En el día del Padre, deseo compartir este Post con el cuento
Hueso Duro de Cronwell Jara que gano el Primer Premio de cuentos en el Concurso
José María Arguedas organizado por el Instituto Peruano Japonés en 1979, y lo leí
por esos años cuando estudiaba en la UNMSM.
Donde podemos apreciar el comportamiento de las pasiones
humanas, que cuenta la experiencia de trágicos momentos de la familia vivida
por un niño de seis años, donde vemos el gran aprecio que tiene por su “padre”,
en la narrativa Ud. vera sentimientos de
odio, amor, desamor, sangre y un desenlace impresionante.
(Transcrito del libro Las Huella del Puma que contiene otros temas de igual interés).
Hueso duro
Camino Real de Morropón a Tuñalí.
Sigiloso desmonto de la mula; tuerto, ojo azul, sin tres
dedos en una mano y en la otra un puñal.
Así me lo imagino.
Arriba, cielo celeste, un sol florido.
Abajo, el tuerto ingresando a mi casa…
“Celedonio Rojas, he venido a matarte”.
Dijo el Pancho Carnero y con toda su hiel le arrió la
muerte, clavándole el puñal en la
espalda antes que Celedonio, mi padre, pudiera reaccionar y defenderse.
Oí el “¡tum!” de un golpe sordo y hondo, como de un cántaro
que se quiebra o de un mate que se raja;
un quebrarse de huesos, un alarido escalofriante que me atormentara para
mucho.
“Celedonio, lloras como mujer.

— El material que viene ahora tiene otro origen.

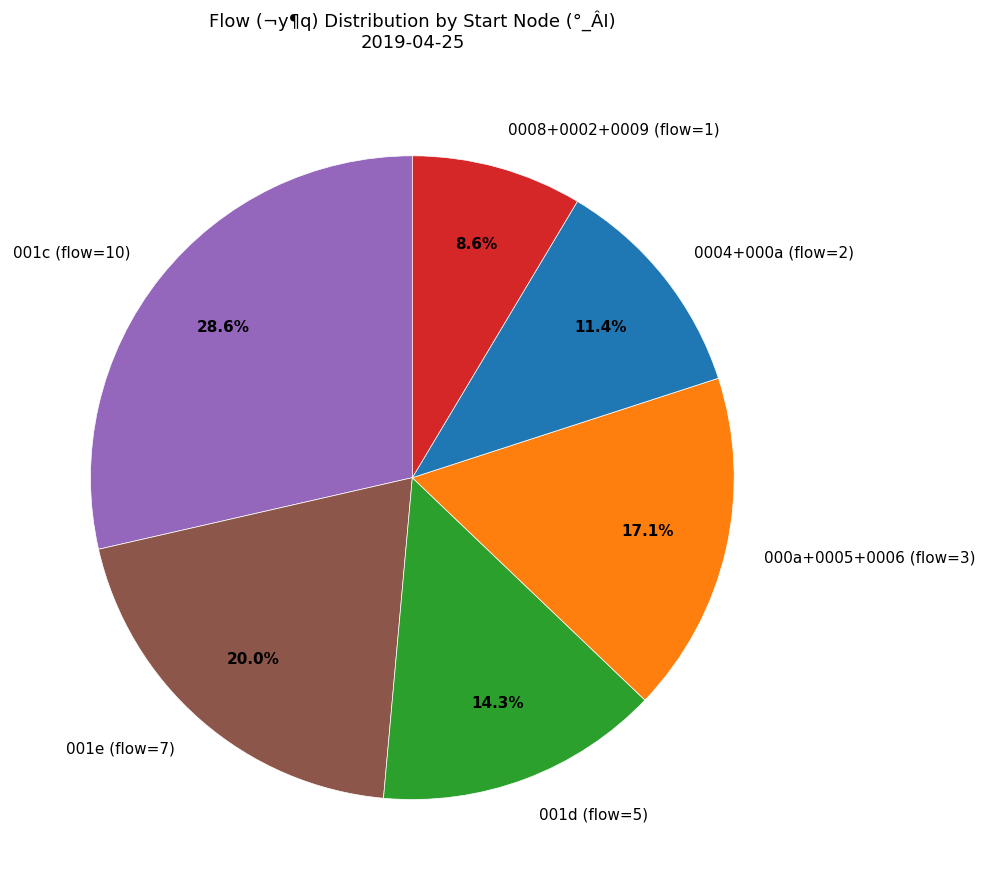

Rank the categories by value from lowest to highest.

0008+0002+0009 (flow=1), 0004+000a (flow=2), 001d (flow=5), 000a+0005+0006 (flow=3), 001e (flow=7), 001c (flow=10)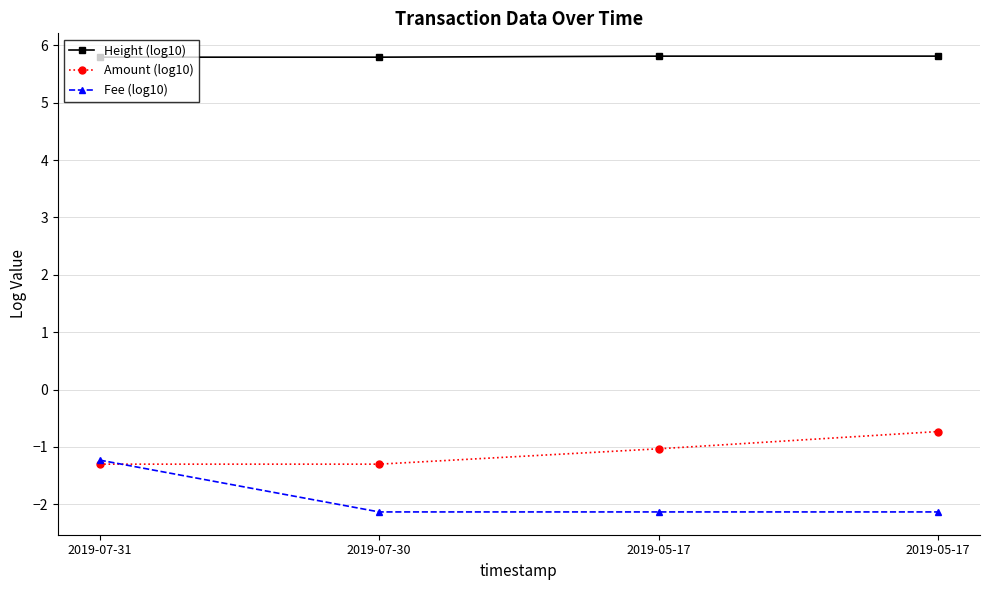

Reading right to left, list all the values displayed in this chart.

Height (log10): 2019-05-17=5.8	2019-05-17=5.8	2019-07-30=5.8	2019-07-31=5.8
Amount (log10): 2019-05-17=-0.7	2019-05-17=-1.0	2019-07-30=-1.3	2019-07-31=-1.3
Fee (log10): 2019-05-17=-2.1	2019-05-17=-2.1	2019-07-30=-2.1	2019-07-31=-1.2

Y mueres con miedo a la
muerte. Mereces morir con polleras”.
Mi padre cayó de quijadas sobre la mesa, chasqueándole como piedras las muelas.
“Celedonio, cumplí mi palabra. No te pido que me perdones”.
El apuñalado fue ladeándose y volvió a caer. Vi rebotar su
cara al dar con el suelo, no le oí otro grito, vi sus ojos saltados, un
quishque finito de sangre descolgando por sus labios temblones, su gesto de candela sin llanto, su ahogo de
súplica, sin palabras pidiendo misericordia, piedad, un inútil perdón… por fin
lloraba.
“Mataste mi buey pinto, Celedonio, ¿recuerdas? Me humillaste
en el duelo a machete, me tajaste tres dedos, me vaciaste un ojo, ¿cómo sentir
pena por ti, Ya me olvide como se pide perdón”.
Afuera se espantaban las gallinas, la oveja, mi ternero,
como si hubieran olido, cerquita, un difunto.
El Pancho no me había visto o se hacia el que no, pero yo huí como una lagartija cobarde a
ocultarme detrás de un arcón y debajo de una silla.
“Pero sabes que por eso no te mato. Celedonio, entiéndelo
antes de que mueras. La humillación más grande fue cuando te llevaste a mi
mujer”.
Alzo la cara temblante y sudorosa el caído, quiso hablar
pero solo emitió un áspero ruido como el que da un atragantado por espinas.
“Todos se reían de mí, a mis espaldas. Como dándome navajazos. Como desollándome
vivo, Celedonio…”
Preso en mi espanto, llorando bajito, recordé entonces una
conversación casual de mi padre con mi madrina, la vieja Pugo: “Mate su buey
yuntero, sí, pero fue casual. Fue por dispararle a un tuco malagüero y ya ve, maté buey, mate tuco.
Pero pagué la bestia con muchos cuarterones de maíz, muchos billetes, varios
odres de aguardiente. Y si pelié fue porque estando bebidos el Pancho Carnero
me retó, tuve que defenderme. Y ya ve que ni lo quise matar”. Y en otra ocasión
les oí decir a unos amigos de mi padre que la Florinda se había acostado antes
con Pancho Carnero, que había llorado por él cuando estuvo a punto de morir en
el duelo donde le salpicó un ojo y perdió los tres dedos, pero que el Pancho
mucho le pagaba, y se acostaba con la Florinda sólo porque era muy hermosa,
como su nombre, pero que ella lo quería úuuh, a rabiar, y le pidió varias veces
que le lleve a la quebrada de las lajas y la tumbe entre los pericos y los
choclales. Que el Pancho Carnero era como una borrachera de placer para
Florinda. Que la Florinda, antes de tenerme, había abortado varias veces.